Denn aus der Hebräer Land bin ich entführt worden, und auch hier habe ich nichts verbrochen, daß sie mich in den Kerker werfen mußten."
16 Toen de overste der bakkers zag, dat hij een goede uitlegging gedaan had, zo zeide hij tot Jozef: Ik was ook in mijn droom, en zie, drie getraliede korven waren op mijn hoofd.
Als der Oberbäcker bemerkte, daß er zum Guten ausgelegt, sprach er zu Joseph: "In meinem Traume waren auf meinem Kopf drei geflochtene Körbe.
17 En in den opperste korf was van alle spijze van Farao, die bakkerswerk is; en het gevogelte at dezelve uit de korf, van boven mijn hoofd.
Im obersten der Körbe waren allerlei Eßwaren für den Pharao, Backwerk; jedoch die Vögel fraßen es aus dem Korb auf meinem Kopfe weg."
18 Toen antwoordde Jozef, en zeide: Dit is zijn uitlegging: de drie korven zijn drie dagen.

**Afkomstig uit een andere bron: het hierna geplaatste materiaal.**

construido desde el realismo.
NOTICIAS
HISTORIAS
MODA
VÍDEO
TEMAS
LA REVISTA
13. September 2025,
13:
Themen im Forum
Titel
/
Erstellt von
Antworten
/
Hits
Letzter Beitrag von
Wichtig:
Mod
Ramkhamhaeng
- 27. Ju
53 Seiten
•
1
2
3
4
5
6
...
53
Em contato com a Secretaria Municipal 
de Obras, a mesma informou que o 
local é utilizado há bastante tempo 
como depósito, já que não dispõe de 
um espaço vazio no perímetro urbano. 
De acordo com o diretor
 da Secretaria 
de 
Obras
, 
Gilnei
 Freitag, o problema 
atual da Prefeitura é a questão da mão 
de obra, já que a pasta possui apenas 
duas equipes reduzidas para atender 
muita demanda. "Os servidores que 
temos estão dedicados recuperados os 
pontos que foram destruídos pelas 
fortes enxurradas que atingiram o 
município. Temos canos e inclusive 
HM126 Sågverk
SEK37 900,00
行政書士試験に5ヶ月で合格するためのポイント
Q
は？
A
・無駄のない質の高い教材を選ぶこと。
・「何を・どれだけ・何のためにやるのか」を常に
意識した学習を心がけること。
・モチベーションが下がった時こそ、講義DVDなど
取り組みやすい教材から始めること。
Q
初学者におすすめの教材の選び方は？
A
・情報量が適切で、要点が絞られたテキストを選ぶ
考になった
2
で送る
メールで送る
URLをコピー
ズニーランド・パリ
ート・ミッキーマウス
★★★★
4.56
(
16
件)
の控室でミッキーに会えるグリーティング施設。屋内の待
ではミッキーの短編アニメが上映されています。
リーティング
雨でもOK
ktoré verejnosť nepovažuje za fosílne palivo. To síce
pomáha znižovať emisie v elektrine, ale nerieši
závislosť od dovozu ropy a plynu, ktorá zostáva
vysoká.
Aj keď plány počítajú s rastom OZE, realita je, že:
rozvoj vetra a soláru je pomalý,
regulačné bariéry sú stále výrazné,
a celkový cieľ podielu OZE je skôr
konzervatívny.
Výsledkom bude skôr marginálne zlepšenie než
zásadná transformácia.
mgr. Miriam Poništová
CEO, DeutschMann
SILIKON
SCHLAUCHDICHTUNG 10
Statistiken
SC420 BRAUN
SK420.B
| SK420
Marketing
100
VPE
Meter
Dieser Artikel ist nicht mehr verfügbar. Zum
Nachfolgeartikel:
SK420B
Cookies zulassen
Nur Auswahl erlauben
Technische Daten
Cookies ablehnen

Da erwiderte Joseph und sprach: "Dies ist die Deutung: Drei Körbe sind drei Tage.
19 Binnen nog drie dagen zal Farao uw hoofd verheffen van boven u, en hij zal u aan een hout hangen, en het gevogelte zal uw vlees van boven u eten.
Drei Tage noch, dann nimmt dich der Pharao persönlich in deiner Sache vor; dann hängt er dich an das Holz, und dann fressen die Vögel dein Fleisch von dir ab."
20 En het geschiedde op den derden dag, den dag van Farao's geboorte, dat hij voor al zijn knechten een maaltijd maakte; en hij verhief het hoofd van den overste der schenkers, en het hoofd van den overste der bakkers, in het midden zijner knechten.
Am dritten Tage war es, dem Geburtstag Pharaos; da bereitete er ein Mahl für alle seine Diener. Dabei nahm er den Obermundschenk und den Oberbäcker im Beisein seiner Diener persönlich vor.
21 En hij deed den overste der schenkers wederkeren tot zijn schenkambt, zodat hij den beker op Farao's hand gaf.
Da setzte er den Obermundschenk wieder zu seinem Mundschenk ein, und er durfte Pharao den Becher wieder reichen.
22 Maar den overste der bakkers hing hij op; gelijk Jozef hun uitgelegd had.
Den Oberbäcker aber ließ er hängen, wie ihnen Joseph vorhergesagt.
23 Doch de overste der schenkers gedacht aan Jozef niet, maar vergat hem.
Der Obermundschenk aber gedachte nicht mehr Josephs. Er vergaß ihn.